§ Directions for this task:
Please locate each line in the listing that contains the word "отопительной" and copy those lines. Match the case exactly.

Segment Start: Source records

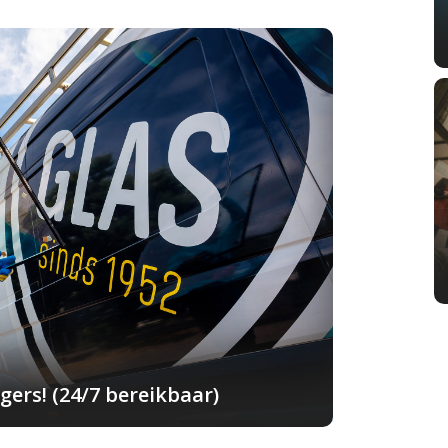
ers! (24/7 bereikbaar)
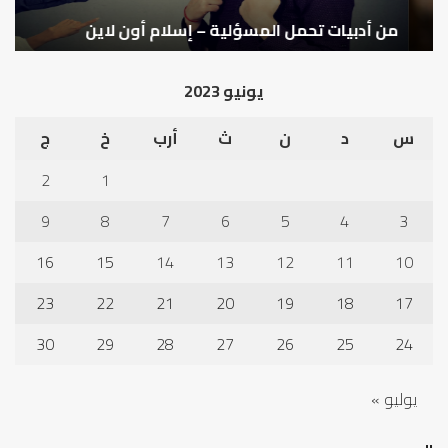
من أدبيات تحمل المسؤلية – إسلام أون لاين
ا
يونيو 2023
س
د
ن
ث
أرب
خ
ج
2
1
9
8
7
6
5
4
3
16
15
14
13
12
11
10
23
22
21
20
19
18
17
30
29
28
27
26
25
24
يوليو »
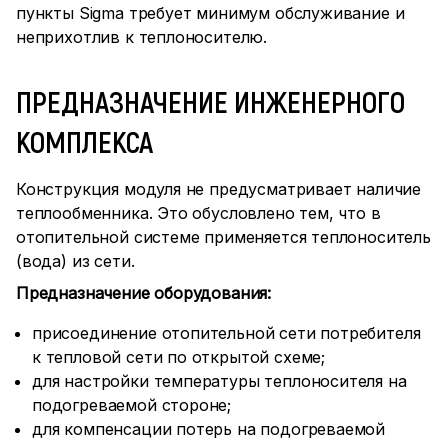
пункты Sigma требует минимум обслуживание и
неприхотлив к теплоносителю.
ПРЕДНАЗНАЧЕНИЕ ИНЖЕНЕРНОГО
КОМПЛЕКСА
Конструкция модуля не предусматривает наличие
теплообменника. Это обусловлено тем, что в
отопительной системе применяется теплоноситель
(вода) из сети.
Предназначение оборудования:
присоединение отопительной сети потребителя
к тепловой сети по открытой схеме;
для настройки температуры теплоносителя на
подогреваемой стороне;
для компенсации потерь на подогреваемой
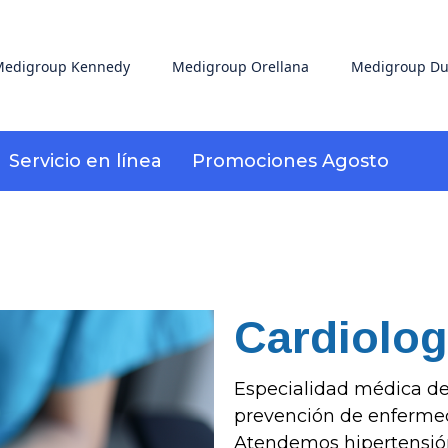
edigroup Kennedy
Medigroup Orellana
Medigroup Du
Servicio en línea
Promociones Agosto
Cardiolog
Especialidad médica ded
prevención de enfermeda
Atendemos hipertensión a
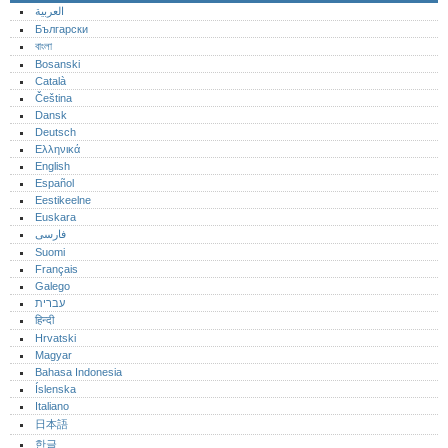
العربية
Български
বাংলা
Bosanski
Català
Čeština
Dansk
Deutsch
Ελληνικά
English
Español
Eestikeelne
Euskara
فارسی
Suomi
Français
Galego
עברית
हिन्दी
Hrvatski
Magyar
Bahasa Indonesia
Íslenska
Italiano
日本語
한글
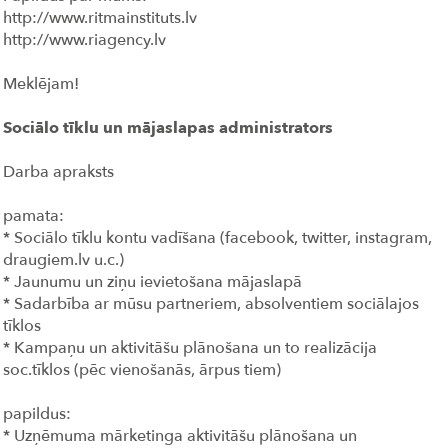
http://www.ritmainstituts.lv
http://www.riagency.lv
Meklējam!
Sociālo tīklu un mājaslapas administrators
Darba apraksts
pamata:
* Sociālo tīklu kontu vadīšana (facebook, twitter, instagram,
draugiem.lv u.c.)
* Jaunumu un ziņu ievietošana mājaslapā
* Sadarbība ar mūsu partneriem, absolventiem sociālajos
tīklos
* Kampaņu un aktivitāšu plānošana un to realizācija
soc.tīklos (pēc vienošanās, ārpus tiem)
papildus:
* Uzņēmuma mārketinga aktivitāšu plānošana un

Segment End: Source records

§ Answer space:
отопительной системе применяется теплоноситель
присоединение отопительной сети потребителя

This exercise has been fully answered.